Since the debut of "Time for a Drink, " Lee has painted a wide range of subject matter, in different styles that are fascinating for his

audience.


Marylin Monroe   100 x 100 cm Acrylic and silkscreen inks on canvas



   "Some Like It Hot," which pays tribute to Marilyn Monroe and Tony Curtis' 1959 movie. With one image of Marilyn Monroe, Lee made an innovative change, using brushwork over the silkscreen to add texture and variety.



China Strong 120 x 120 cm 2022 Acrylic and Silkscreen ink on canvas


Another portrait of Mao Zedong "China Strong" puts him on the "China Strong" brand sneakers that were popular in Taiwan in the early years 70s, which is another humorous work by Lee.



AN UNEXPECTED GIFT OF TIME


The current COVID-19 pandemic has placed uncomfortable but necessary health and security constraints upon people's lives.

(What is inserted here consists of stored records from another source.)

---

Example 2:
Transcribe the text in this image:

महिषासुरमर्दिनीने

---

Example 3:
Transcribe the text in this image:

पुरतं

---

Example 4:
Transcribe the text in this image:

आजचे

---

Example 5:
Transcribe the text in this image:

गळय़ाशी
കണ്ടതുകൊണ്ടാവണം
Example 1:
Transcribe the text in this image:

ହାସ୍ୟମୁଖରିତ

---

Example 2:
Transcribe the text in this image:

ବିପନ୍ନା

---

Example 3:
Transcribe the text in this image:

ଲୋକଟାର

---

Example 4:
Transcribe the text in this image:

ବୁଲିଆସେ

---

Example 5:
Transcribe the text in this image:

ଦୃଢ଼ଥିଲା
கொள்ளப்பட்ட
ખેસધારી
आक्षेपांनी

Daily routines have been altered, accompanied with uncertain speculation about when there will be a "return to the old normal."

For Patrick Lee, this "gift of time" will be used to think, practice his art, and reflect on the spiritual and the political.As a contemporary artist, the art from the Magao cave temples offers him a wide variety of genres for inspiration: wall paintings, silk paintings, calligraphy, woodblock printing, architecture and stucco sculpture. It will be exciting to see how the power of art transforms itself in Patrick's future work, as he continues to draw inspiration from the cave temples of Dunhuang.

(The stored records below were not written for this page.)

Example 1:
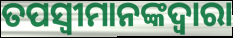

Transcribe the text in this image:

ତପସ୍ୱୀମାନଙ୍କଦ୍ୱାରା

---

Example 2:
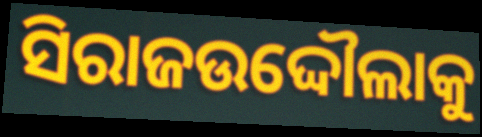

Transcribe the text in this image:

ସିରାଜଉଦ୍ଦୌଲାକୁ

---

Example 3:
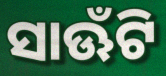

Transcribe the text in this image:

ସାଊଁଟି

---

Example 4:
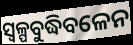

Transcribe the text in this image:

ସ୍ଵଳ୍ପବୁଦ୍ଧିବଳେନ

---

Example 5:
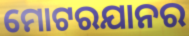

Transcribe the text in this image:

ମୋଟରଯାନର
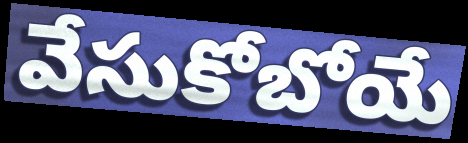
వేసుకోబోయే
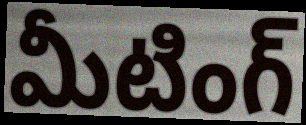
మీటింగ్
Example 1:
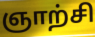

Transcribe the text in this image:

ஞாற்சி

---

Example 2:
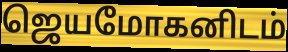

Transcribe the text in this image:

ஜெயமோகனிடம்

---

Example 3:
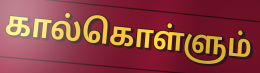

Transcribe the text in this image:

கால்கொள்ளும்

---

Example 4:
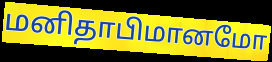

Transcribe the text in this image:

மனிதாபிமானமோ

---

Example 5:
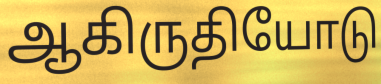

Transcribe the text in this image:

ஆகிருதியோடு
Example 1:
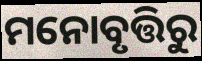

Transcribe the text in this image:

ମନୋବୃତ୍ତିରୁ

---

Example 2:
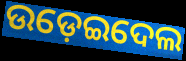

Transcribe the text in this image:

ଉଡ଼େଇଦେଲ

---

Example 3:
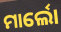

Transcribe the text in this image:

ମାର୍ଲୋ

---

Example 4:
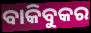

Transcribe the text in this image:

ବାକିବୁକର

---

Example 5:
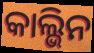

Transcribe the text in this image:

କାଲ୍ଭିନ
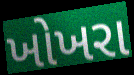
ખોખરા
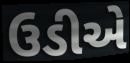
ઉડીએ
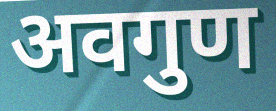
अवगुण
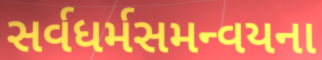
સર્વધર્મસમન્વયના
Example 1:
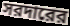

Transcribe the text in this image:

সরদারের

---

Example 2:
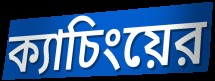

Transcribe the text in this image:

ক্যাচিংয়ের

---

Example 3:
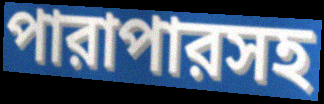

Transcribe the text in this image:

Three Saints 200x200cm synthetic polymer and silkscreen inks on canvas 2021


THE CAVE TEMPLES OF DUNHUANG


From the 4th to the 14th century, Dunhuang was an oasis crossroad town on the western edge of the Gobi Desert. It was also a magnet for religious, cultural, and commercial exchange due to its location on the Silk Road. In fact, it was one of the earliest "global sites," long before people talked about globalism - a crossroads of Greek, Roman, Persian, Middle Eastern, Indian, and Chinese cultures successfully interacting with each other.

Just outside the town of Dunhuang, carved into a sandstone cliff, are hundreds of temple caves, known as The Mogao Caves or Caves of the Thousand Buddhas. They are the greatest known repository of early Chinese art, spanning a period of a thousand years.


Horse from Dunhuang Caves in golden color 120 x 180 cm 2020 Acrylic on canvas


Inside the temple caves are elaborate wall paintings, small grottos and sculptures depicting important aspects of Buddhism, stories of ruling families, merchants and wealthy monks that lived, worked, and worshiped in the Dunhuang region. Simpler caves, a short distance away, housed cave workers and ordinary monks who were serious about their meditation practice.

Three temple caves contain monumental statues of Buddha surrounded by thousands of bodhisattvas in delicately embroidered flowing robes draped with fine jewellery. Buddhist poetry appears against backdrops of vividly painted murals showing Buddha surrounded by a specific number of attendants, disciples, and hundreds of mourners.

In 1900, groundbreaking manuscripts were rediscovered in Cave 017, and have been called "the Dead Sea Scrolls of China." These manuscripts contain important information about ancient China's society, law, economy, climatology, religion, culture, music, musical instruments, languages, and diverse forms of art - traditions that have helped to transform present day ideas about early China.